Where SaaS providers are forced to ship a single solution to every customer, PaaS allows delivering the specific apps to meet your specific needs. If you are focused on infection control risk management, as the saying goes, “there’s an app for that.” If you are more worried about your next Facility Conditions Assessment, that is covered too. Or if you have never dealt with either of those, there is another package up your alley.
But every so often, a package comes around that really does change the game. You see, traditional PMIS solutions are built around the project, with project-focused tracking, execution, delivery and metrics. However, a project is such a small, finite moment in the life cycle of an asset. Kahua’s Asset Centric Project Management flips the old project focus on its head with a packaged solution owners have been waiting for. Removing the “project after the project,” Kahua enables the collection and tagging of essential asset data from the beginning to empower O&M teams with the data they need for the long game.
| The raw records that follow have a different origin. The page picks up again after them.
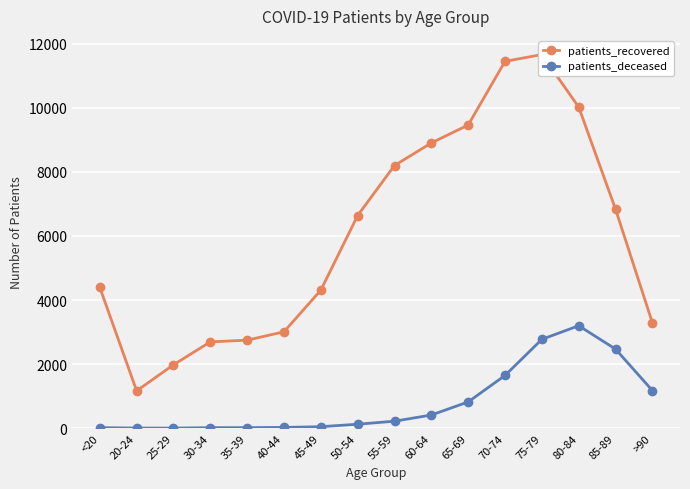

What is the sum of the patients_recovered values at 50-54 and 55-59?

14836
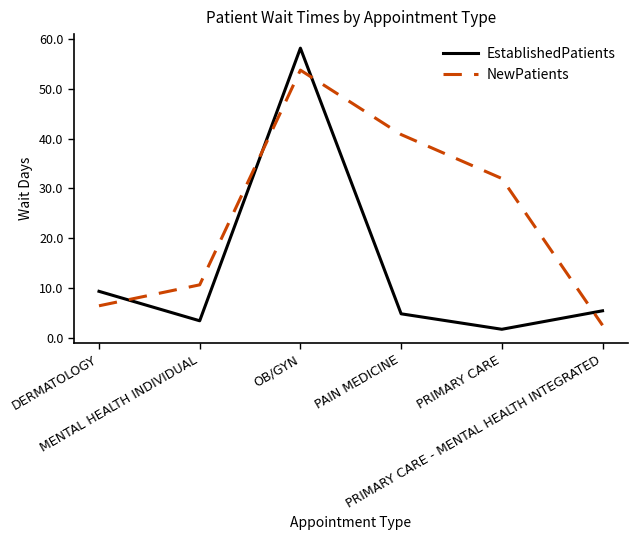

What is the difference between the EstablishedPatients values at PAIN MEDICINE and DERMATOLOGY?

4.5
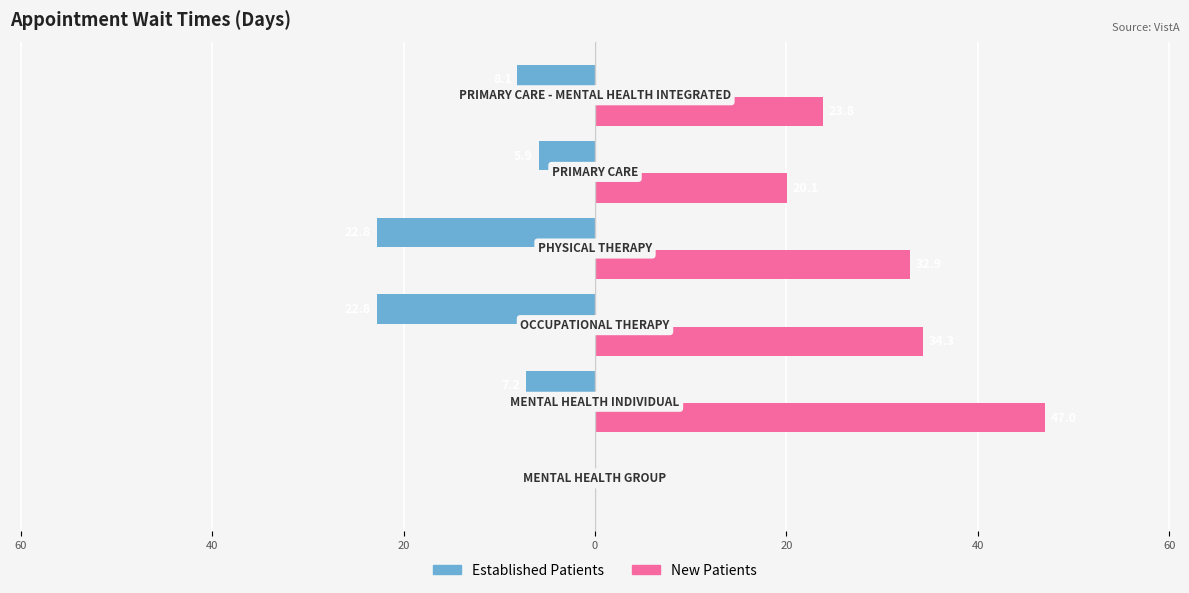

Is it true that EstablishedPatients equals -8.1 at 20?

True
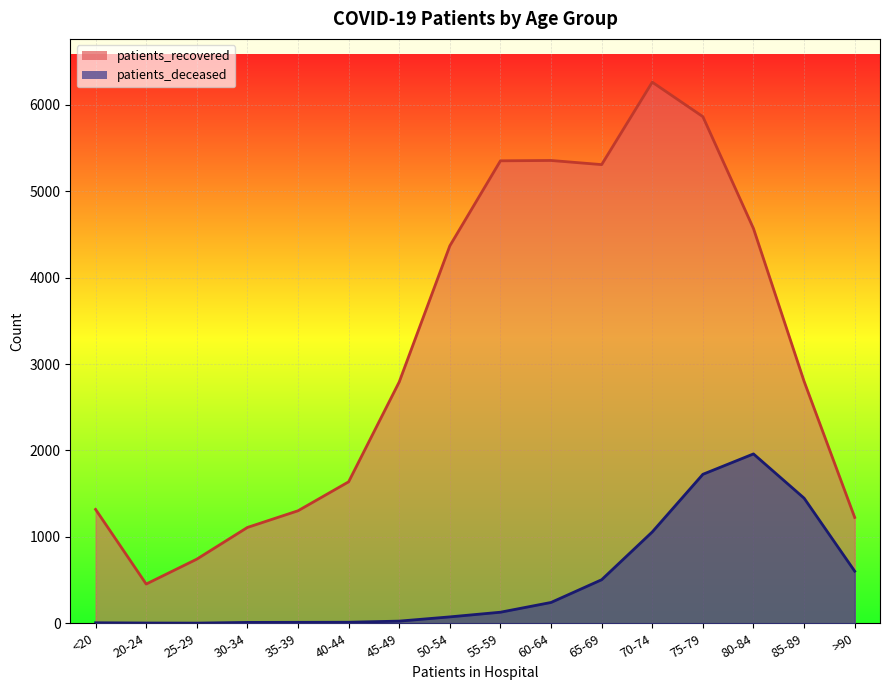

True or false: patients_deceased and patients_recovered intersect in this chart.

False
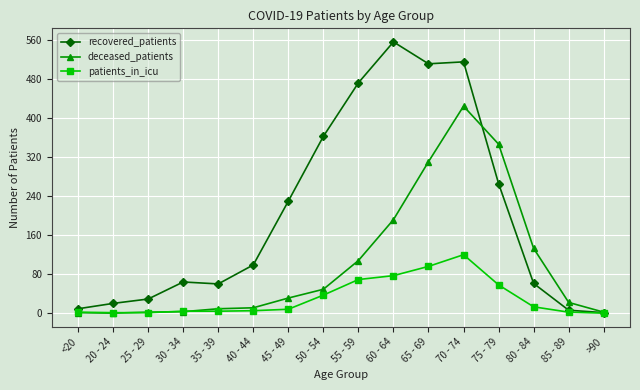

In recovered_patients, how many points are higher than both neighbors (excluding endpoints)?

3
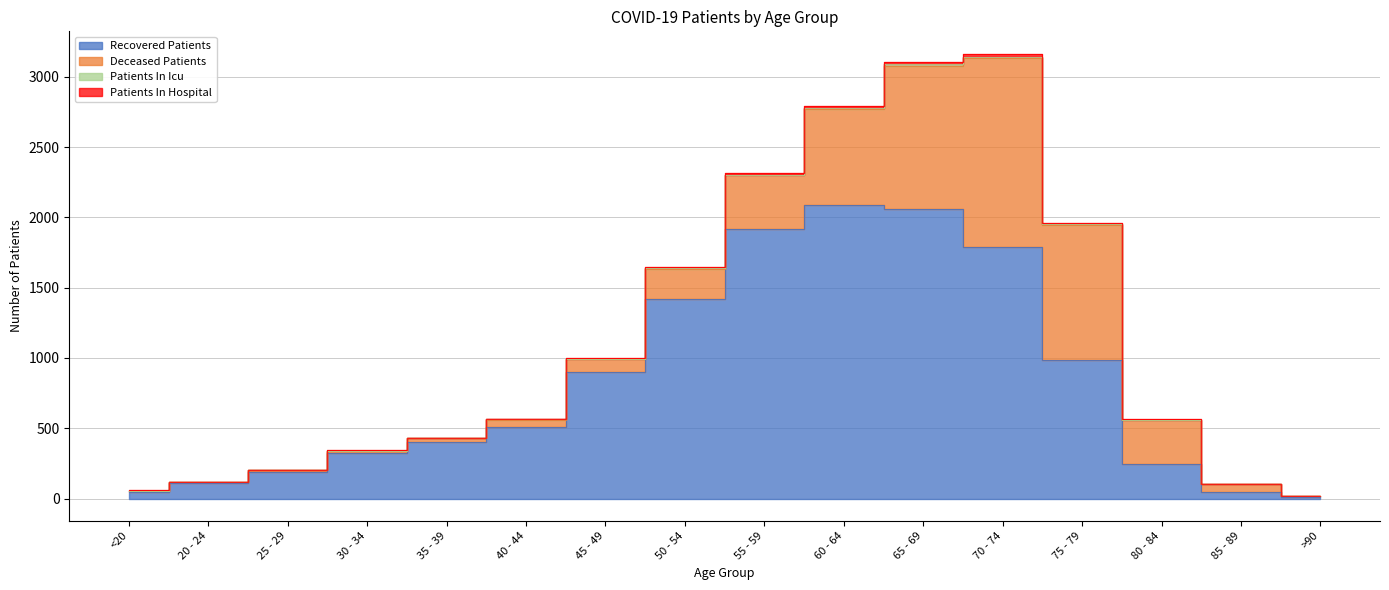

Reading left to right, transcribe all the data shown in this chart.

recovered_patients: 50	114	190	326	405	512	897	1416	1916	2088	2059	1787	986	249	50	9
deceased_patients: 7	1	12	14	26	50	95	218	382	681	1021	1345	959	311	55	6
patients_in_icu: 0	0	0	0	0	2	2	4	3	9	11	8	5	2	0	1
patients_in_hospital: 3	3	1	4	3	4	3	6	13	13	15	25	12	6	1	0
There’s more I could say about Asset Centric, but that’s for another day. I’m guessing it has perked up your antenna though! As the story goes, to collect data like this from the beginning, everyone is forced into the same system. Or are they?
When Companies Truly Collaborate on a Single Source
On one project back in the day, my specific role was to take any RFI created in our system by our team and duplicate it into the owner’s system. Then, a few days (or weeks) later, I would receive the engineer’s response and type it back into our system to notify the team. It was painful, cumbersome and manual, but necessary for everyone to own a copy of the project data.
Even if what we were using back then was the same system as the company we were working with, we were still duplicating RFIs, changes and the like to support data ownership. And while that has been the reality of our industry for years, it no longer needs to be.
PaaS allows the domain of an owner to connect to the domain of a contractor which in turn is connected to the domain of the subcontractors. The Kahua Network connects the data and unique business processes of multiple entities (think owner and all contractors) on a major project: Everyone in their own Kahua environment with their own data, securely connecting the workflows of collaboration.
This is something we haven’t seen since the owner, engineer and contractor passed the same form around a shared office space on projects like the Empire State Building. If you want to talk about busting down the silos of data in construction, that is your stick of dynamite. Of all the things that rocked my understanding of what is possible, this is the one that took the cake.
Reinventing the Future
So, if you haven’t noticed, these last three months have been a bit invigorating. Sure, the superficial came true; I’ve met some incredible people, hit up some awesome events and offered a few differing opinions. But when it comes to the tech and the foundational core of PaaS, there is truly a difference in how Kahua is enabling innovation.
I may have spent a career building up all-in-one SaaS solutions as the evolution of ConTech, but after 90 days with a company that lives and breathes PaaS, I have a fresh perspective fueling the imagination of what’s possible.
The real question is, what would you do with this kind of solution?